Bill Cosby says he won't testify in his sexual assault trial next month and is speaking out against his accusers, suggesting that racism is fueling the misconduct allegations leveled against him.

"I just truly believe that some of it may very well be that," the embattled comedian said in an interview with Sirius XM host Michael Smerconish that aired Tuesday. 

The 79-year-old sitcom star is charged with drugging and molesting Temple University employee Andrea Constand in 2004, which is the only criminal case that resulted from the dozens of decades-spanning allegations that resurfaced in the last few years. Cosby has said the encounter with Constand was consensual and has sued some of the other women for defamation.

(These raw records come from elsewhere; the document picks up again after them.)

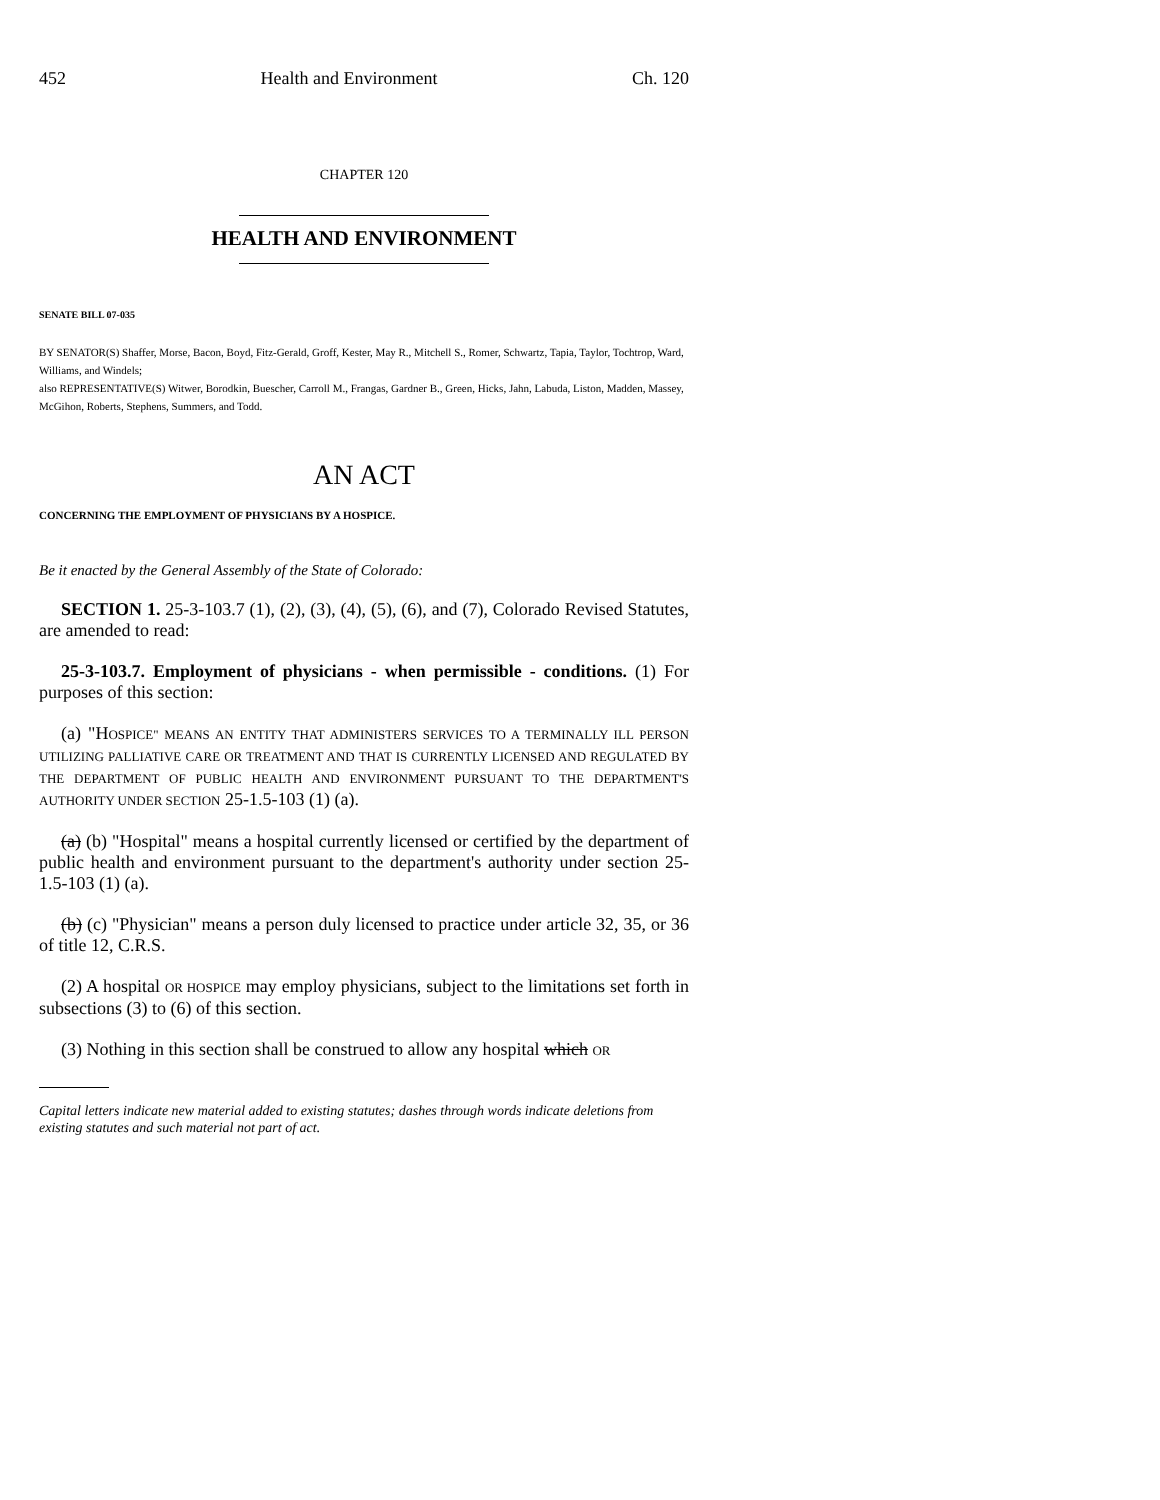452 Health and Environment Ch. 120
CHAPTER 120
HEALTH AND ENVIRONMENT
SENATE BILL 07-035
BY SENATOR(S) Shaffer, Morse, Bacon, Boyd, Fitz-Gerald, Groff, Kester, May R., Mitchell S., Romer, Schwartz, Tapia, Taylor, Tochtrop, Ward, Williams, and Windels;
also REPRESENTATIVE(S) Witwer, Borodkin, Buescher, Carroll M., Frangas, Gardner B., Green, Hicks, Jahn, Labuda, Liston, Madden, Massey, McGihon, Roberts, Stephens, Summers, and Todd.
AN ACT
CONCERNING THE EMPLOYMENT OF PHYSICIANS BY A HOSPICE.
Be it enacted by the General Assembly of the State of Colorado:
SECTION 1. 25-3-103.7 (1), (2), (3), (4), (5), (6), and (7), Colorado Revised Statutes, are amended to read:
25-3-103.7. Employment of physicians - when permissible - conditions. (1) For purposes of this section:
(a) "HOSPICE" MEANS AN ENTITY THAT ADMINISTERS SERVICES TO A TERMINALLY ILL PERSON UTILIZING PALLIATIVE CARE OR TREATMENT AND THAT IS CURRENTLY LICENSED AND REGULATED BY THE DEPARTMENT OF PUBLIC HEALTH AND ENVIRONMENT PURSUANT TO THE DEPARTMENT'S AUTHORITY UNDER SECTION 25-1.5-103 (1) (a).
(a) (b) "Hospital" means a hospital currently licensed or certified by the department of public health and environment pursuant to the department's authority under section 25-1.5-103 (1) (a).
(b) (c) "Physician" means a person duly licensed to practice under article 32, 35, or 36 of title 12, C.R.S.
(2) A hospital OR HOSPICE may employ physicians, subject to the limitations set forth in subsections (3) to (6) of this section.
(3) Nothing in this section shall be construed to allow any hospital which OR
Capital letters indicate new material added to existing statutes; dashes through words indicate deletions from existing statutes and such material not part of act.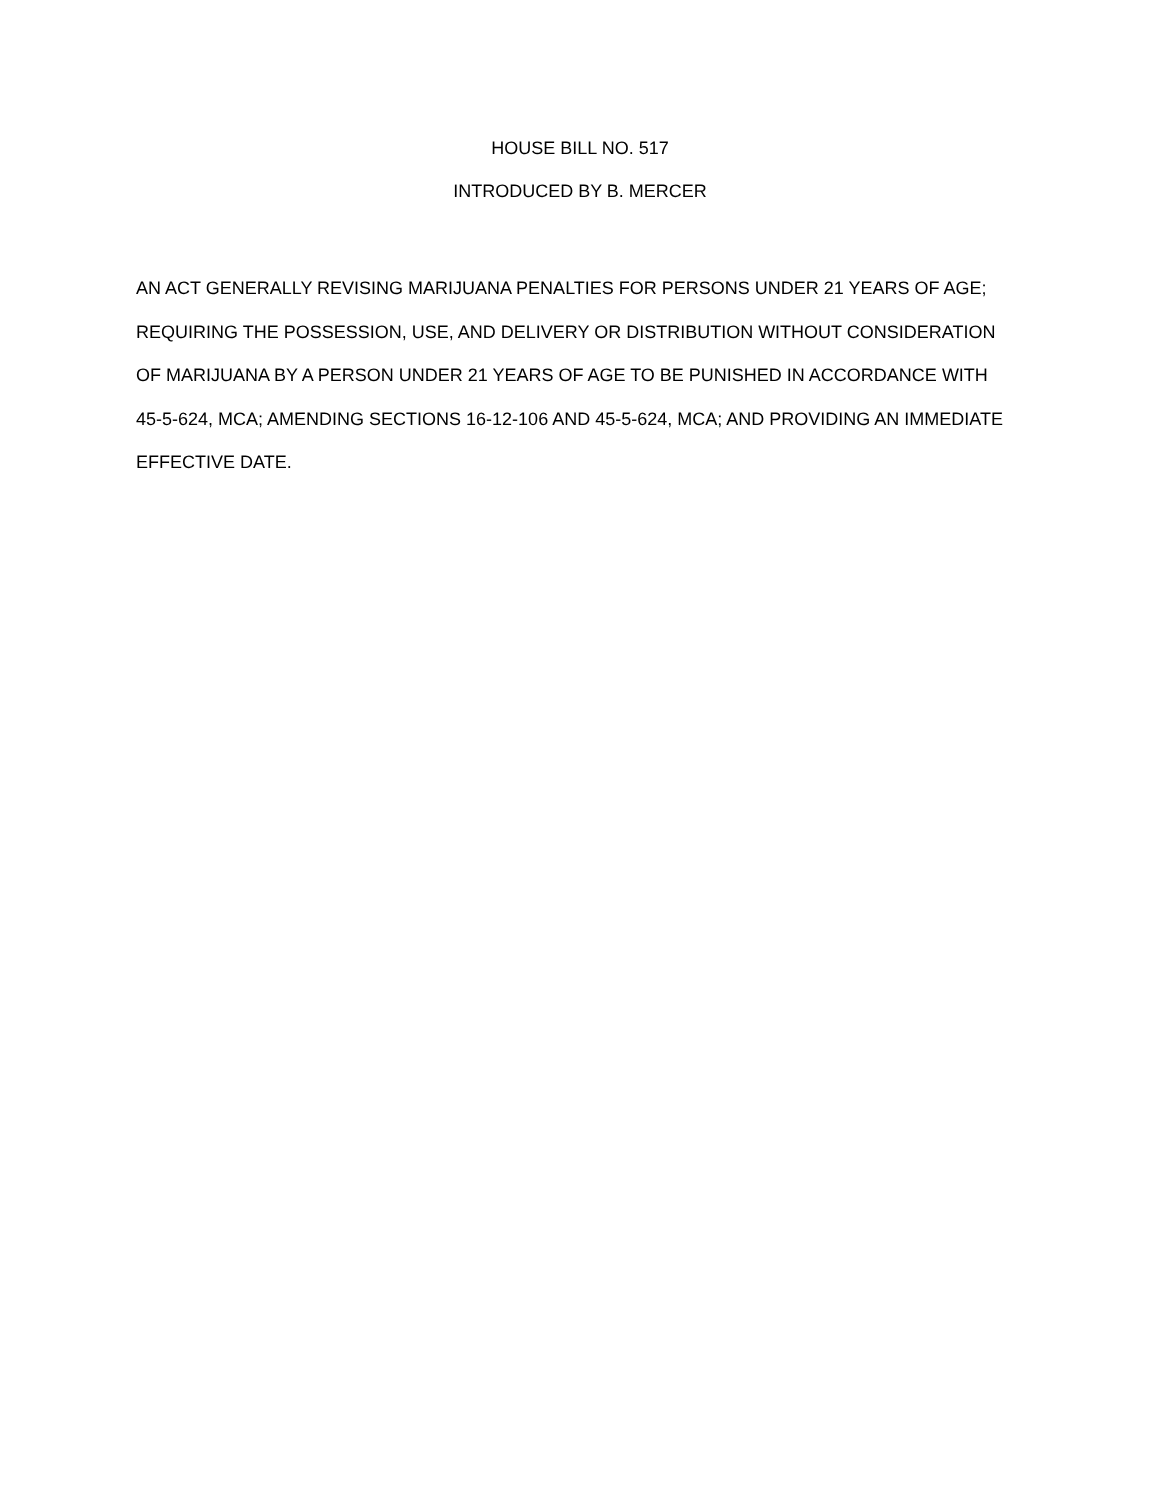HOUSE BILL NO. 517
INTRODUCED BY B. MERCER
AN ACT GENERALLY REVISING MARIJUANA PENALTIES FOR PERSONS UNDER 21 YEARS OF AGE;
REQUIRING THE POSSESSION, USE, AND DELIVERY OR DISTRIBUTION WITHOUT CONSIDERATION
OF MARIJUANA BY A PERSON UNDER 21 YEARS OF AGE TO BE PUNISHED IN ACCORDANCE WITH
45-5-624, MCA; AMENDING SECTIONS 16-12-106 AND 45-5-624, MCA; AND PROVIDING AN IMMEDIATE
EFFECTIVE DATE.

In his first recorded interview since he was charged in December 2015 (he spoke with a consortium of black-owned newspapers last month), the sometimes-rambling entertainer explained why he didn't want to testify in the case.

"I just don't want to sit there and have to figure out what I believe is a truthful answer as to whether or not I'm opening a can of something that [will leave] my lawyers scrambling," he told Smerconish.

In regards to the racism claim, Smerconish -- who agreed to air three audio clips with Cosby's daughters if Cosby agreed to sit for the interview -- pointed out that Cosby's accusers are both black and white. But Cosby was undeterred and suggested that some of his accusers were trying to get revenge.

"When you look at the power structure, and when you look at individuals, there are some people who can very well be motivated by whether or not they're going to work. Or whether or not they might be able to get back at someone," Cosby said.

"So if it's in terms of whatever the choice is, I think that you can also examine individuals and situations and they will come out differently. So it's not all, it's not every, but I do think that there's some."

Cosby's attorneys also pointed to racism and bias in a motion to get the case dismissed in October.

He also said that the number of women coming forward created a "piling-on" effect that swayed public opinion against him.

"I think that the numbers came because the numbers prior to the numbers didn't work," Cosby said. "So, the piling on, so to speak, is a way, and certainly an impressive, impressive way, to get public opinion to come to the other side."

When asked if all the women were lying, Cosby replied, "You know better than that. I won't and I cannot answer that. It's really not fair and you know that."